Rewrite the lines from the one containing "Single value. Optional." through the one containing "As a traveller" as a JSON list of strings, one string per line, with blank lines omitted. Leave the pictures out of the list.

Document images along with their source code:
────────────────────
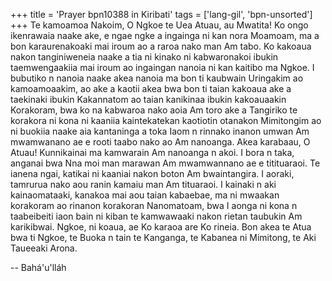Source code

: +++
title = 'Prayer bpn10388 in Kiribati'
tags = ['lang-gil', 'bpn-unsorted']
+++
Te kamoamoa Nakoim, O Ngkoe te Uea Atuau, au Mwatita! Ko ongo ikenrawaia naake ake, e ngae ngke a ingainga ni kan nora Moamoam, ma a bon karaurenakoaki mai iroum ao a raroa nako man Am tabo. Ko kakoaua nakon tanginiweneia naake a tia ni kinako ni kabwaronakoi ibukin taemwengaakiia mai iroum ao ingaingan nanoia ni kan kaitibo ma Ngkoe. I bubutiko n nanoia naake akea nanoia ma bon ti kaubwain Uringakim ao kamoamoaakim, ao ake a kaotii akea bwa bon ti taian kakoaua ake a taekinaki ibukin Kakannatom ao taian kanikinaa ibukin kakoauaakin Korakoram, bwa ko na kabwaroa nako aoia Am toro ake a Tangiriko te korakora ni kona ni kaaniia kaintekatekan kaotiotin otanakon Mimitongim ao ni buokiia naake aia kantaninga a toka Iaom n rinnako inanon umwan Am mwamwanano ae e rooti taabo nako ao Am nanoanga.
Akea karabaau, O Atuau! Kunnikainai ma kamwarain Am nanoanga n akoi. I bora n taka, anganai bwa Nna moi man marawan Am mwamwannano ae e titituaraoi. Te ianena ngai, katikai ni kaaniai nakon boton Am bwaintangira. I aoraki, tamrurua nako aou ranin kamaiu man Am tituaraoi. I kainaki n aki kainaomataaki, kanakoa mai aou taian kabaebae, ma ni mwaakan korakoram ao rinanon korakoran Nanomatoam, bwa I aonga ni kona n taabeibeiti iaon bain ni kiban te kamwawaaki nakon rietan taubukin Am karikibwai. Ngkoe, ni koaua, ae Ko karaoa are Ko rineia. Bon akea te Atua bwa ti Ngkoe, te Buoka n tain te Kanganga, te Kabanea ni Mimitong, te Aki Taueeaki Arona.

-- Bahá'u'lláh
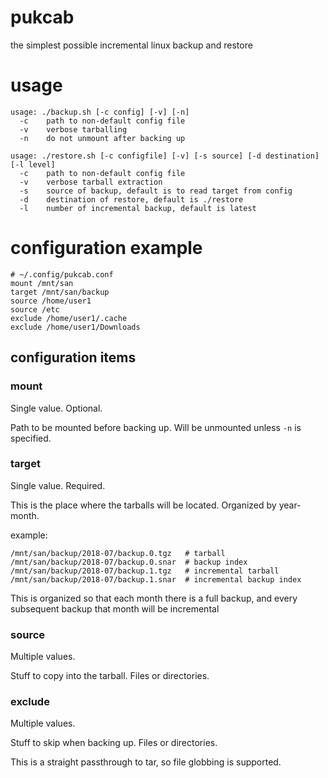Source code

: # pukcab

the simplest possible incremental linux backup and restore

# usage

    usage: ./backup.sh [-c config] [-v] [-n]
      -c    path to non-default config file
      -v    verbose tarballing
      -n    do not unmount after backing up

    usage: ./restore.sh [-c configfile] [-v] [-s source] [-d destination] [-l level]
      -c    path to non-default config file
      -v    verbose tarball extraction
      -s    source of backup, default is to read target from config
      -d    destination of restore, default is ./restore
      -l    number of incremental backup, default is latest


# configuration example

    # ~/.config/pukcab.conf
    mount /mnt/san
    target /mnt/san/backup
    source /home/user1
    source /etc
    exclude /home/user1/.cache
    exclude /home/user1/Downloads

## configuration items

### mount

Single value. Optional.

Path to be mounted before backing up.  Will be unmounted unless `-n` is specified.

### target

Single value. Required.

This is the place where the tarballs will be located.  Organized by year-month.

example:

    /mnt/san/backup/2018-07/backup.0.tgz   # tarball
    /mnt/san/backup/2018-07/backup.0.snar  # backup index
    /mnt/san/backup/2018-07/backup.1.tgz   # incremental tarball
    /mnt/san/backup/2018-07/backup.1.snar  # incremental backup index


This is organized so that each month there is a full backup, and every subsequent backup that month will be incremental


### source

Multiple values.

Stuff to copy into the tarball.  Files or directories.


### exclude

Multiple values.

Stuff to skip when backing up.  Files or directories.

This is a straight passthrough to tar, so file globbing is supported.

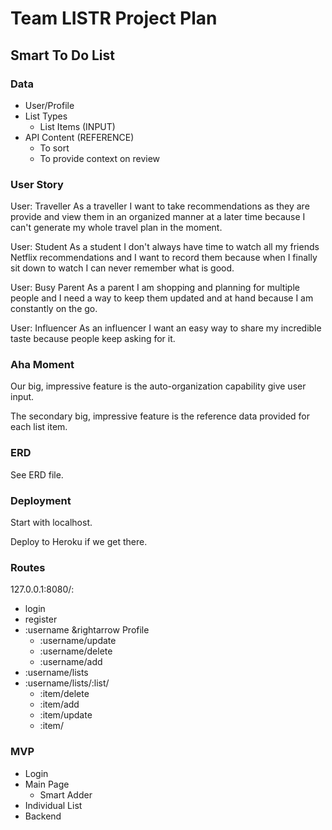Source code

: # Team LISTR Project Plan

## Smart To Do List

### Data
- User/Profile
- List Types
  - List Items (INPUT)
- API Content (REFERENCE)
  - To sort
  - To provide context on review

### User Story

User: Traveller
As a traveller I want to take recommendations as they are provide and view them in an organized manner at a later time because I can't generate my whole travel plan in the moment.

User: Student
As a student I don't always have time to watch all my friends Netflix recommendations and I want to record them because when I finally sit down to watch I can never remember what is good.

User: Busy Parent
As a parent I am shopping and planning for multiple people and I need a way to keep them updated and at hand because I am constantly on the go.

User: Influencer
As an influencer I want an easy way to share my incredible taste because people keep asking for it.

### Aha Moment

Our big, impressive feature is the auto-organization capability give user input.

The secondary big, impressive feature is the reference data provided for each list item.

### ERD

See ERD file.

### Deployment

Start with localhost.

Deploy to Heroku if we get there.

### Routes

127.0.0.1:8080/:
- login
- register
- :username &rightarrow Profile
  - :username/update
  - :username/delete
  - :username/add
- :username/lists
- :username/lists/:list/
  - :item/delete
  - :item/add
  - :item/update
  - :item/

### MVP
- Login
- Main Page
  - Smart Adder
- Individual List
- Backend
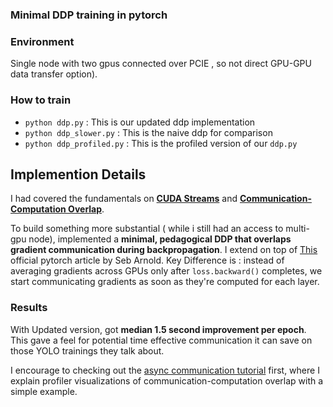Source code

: ### Minimal DDP training in pytorch 

### Environment
Single node with two gpus connected over PCIE , so not direct GPU-GPU data transfer option). 

### How to train 
- `python ddp.py` : This is our updated ddp implementation
- `python ddp_slower.py` : This is the naive ddp for comparison
- `python ddp_profiled.py` : This is the profiled version of our `ddp.py`


## Implemention Details
I had covered the fundamentals on **[CUDA Streams](https://github.com/robinnarsinghranabhat/pytorch-optimizations-notes/tree/main/01.%20cuda-stream-tutorial)** and **[Communication-Computation Overlap](https://github.com/robinnarsinghranabhat/pytorch-optimizations-notes/tree/main/02.%20async-communication-tutorial-torch)**.

To build something more substantial ( while i still had an access to multi-gpu node), implemented a **minimal, pedagogical DDP that overlaps gradient communication during backpropagation**. I extend on top of [This](https://docs.pytorch.org/tutorials/intermediate/dist_tuto.html) official pytorch article by Seb Arnold. Key Difference is : instead of averaging gradients across GPUs only after `loss.backward()` completes, we start communicating gradients as soon as they're computed for each layer.

### Results
With Updated version, got **median 1.5 second improvement per epoch**. This gave a feel for potential time effective communication it can save on those YOLO trainings they talk about.

I encourage to checking out the [async communication tutorial](https://github.com/robinnarsinghranabhat/pytorch-optimizations-notes/tree/main/02.%20async-communication-tutorial-torch) first, where I explain profiler visualizations of communication-computation overlap with a simple example.
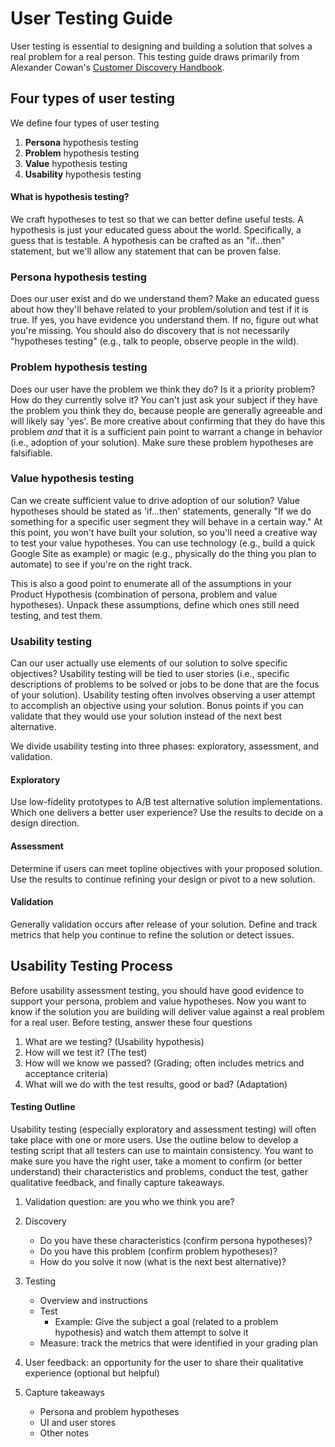 # User Testing Guide

User testing is essential to designing and building a solution that solves a real problem for a real person. This testing guide draws primarily from Alexander Cowan's [Customer Discovery Handbook](https://www.alexandercowan.com/customer-discovery-handbook).

## Four types of user testing

We define four types of user testing

1. **Persona** hypothesis testing
2. **Problem** hypothesis testing
3. **Value** hypothesis testing
4. **Usability** hypothesis testing

#### What is hypothesis testing?

We craft hypotheses to test so that we can better define useful tests.  A hypothesis is just your educated guess about the world. Specifically, a guess that is testable. A hypothesis can be crafted as an "if...then" statement, but we'll allow any statement that can be proven false.

### Persona hypothesis testing

Does our user exist and do we understand them? Make an educated guess about how they'll behave related to your problem/solution and test if it is true. If yes, you have evidence you understand them. If no, figure out what you're missing. You should also do discovery that is not necessarily "hypotheses testing" (e.g., talk to people, observe people in the wild). 

### Problem hypothesis testing

Does our user have the problem we think they do? Is it a priority problem? How do they currently solve it? You can't just ask your subject if they have the problem you think they do, because people are generally agreeable and will likely say 'yes'. Be more creative about confirming that they do have this problem *and* that it is a sufficient pain point to warrant a change in behavior (i.e., adoption of your solution). Make sure these problem hypotheses are falsifiable.

### Value hypothesis testing

Can we create sufficient value to drive adoption of our solution? Value hypotheses should be stated as 'if...then' statements, generally "If we do something for a specific user segment they will behave in a certain way." At this point, you won't have built your solution, so you'll need a creative way to test your value hypotheses. You can use technology (e.g., build a quick Google Site as example) or magic (e.g., physically do the thing you plan to automate) to see if you're on the right track.

This is also a good point to enumerate all of the assumptions in your Product Hypothesis (combination of persona, problem and value hypotheses). Unpack these assumptions, define which ones still need testing, and test them. 

### Usability testing

Can our user actually use elements of our solution to solve specific objectives? Usability testing will be tied to user stories (i.e., specific descriptions of problems to be solved or jobs to be done that are the focus of your solution). Usability testing often involves observing a user attempt to accomplish an objective using your solution. Bonus points if you can validate that they would use your solution instead of the next best alternative.

We divide usability testing into three phases: exploratory, assessment, and validation.

#### Exploratory

Use low-fidelity prototypes to A/B test alternative solution implementations. Which one delivers a better user experience? Use the results to decide on a design direction.

#### Assessment

Determine if users can meet topline objectives with your proposed solution. Use the results to continue refining your design or pivot to a new solution.

#### Validation

Generally validation occurs after release of your solution. Define and track metrics that help you continue to refine the solution or detect issues.

## Usability Testing Process

Before usability assessment testing, you should have good evidence to support your persona, problem and value hypotheses. Now you want to know if the solution you are building will deliver value against a real problem for a real user. Before testing, answer these four questions

1. What are we testing? (Usability hypothesis)
2. How will we test it? (The test)
3. How will we know we passed? (Grading; often includes metrics and acceptance criteria)
4. What will we do with the test results, good or bad? (Adaptation)

#### Testing Outline

Usability testing (especially exploratory and assessment testing) will often take place with one or more users. Use the outline below to develop a testing script that all testers can use to maintain consistency. You want to make sure you have the right user, take a moment to confirm (or better understand) their characteristics and problems, conduct the test, gather qualitative feedback, and finally capture takeaways.

1. Validation question: are you who we think you are?

2. Discovery
    - Do you have these characteristics (confirm persona hypotheses)?
    - Do you have this problem (confirm problem hypotheses)?
    - How do you solve it now (what is the next best alternative)?

3. Testing

    - Overview and instructions
    - Test
        - Example: Give the subject a goal (related to a problem hypothesis) and watch them attempt to solve it
    - Measure: track the metrics that were identified in your grading plan

4. User feedback: an opportunity for the user to share their qualitative experience (optional but helpful)

5. Capture takeaways
    - Persona and problem hypotheses
    - UI and user stores
    - Other notes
────────────────────
== SOLVED EXERCISE ==
[
  "Single value. Optional.",
  "Path to be mounted before backing up.  Will be unmounted unless `-n` is specified.",
  "### target",
  "Single value. Required.",
  "This is the place where the tarballs will be located.  Organized by year-month.",
  "example:",
  "    /mnt/san/backup/2018-07/backup.0.tgz   # tarball",
  "    /mnt/san/backup/2018-07/backup.0.snar  # backup index",
  "    /mnt/san/backup/2018-07/backup.1.tgz   # incremental tarball",
  "    /mnt/san/backup/2018-07/backup.1.snar  # incremental backup index",
  "This is organized so that each month there is a full backup, and every subsequent backup that month will be incremental",
  "### source",
  "Multiple values.",
  "Stuff to copy into the tarball.  Files or directories.",
  "### exclude",
  "Multiple values.",
  "Stuff to skip when backing up.  Files or directories.",
  "This is a straight passthrough to tar, so file globbing is supported.",
  "Source code",
  ": # Team LISTR Project Plan",
  "## Smart To Do List",
  "### Data",
  "- User/Profile",
  "- List Types",
  "  - List Items (INPUT)",
  "- API Content (REFERENCE)",
  "  - To sort",
  "  - To provide context on review",
  "### User Story",
  "User: Traveller",
  "As a traveller I want to take recommendations as they are provide and view them in an organized manner at a later time because I can't generate my whole travel plan in the moment."
]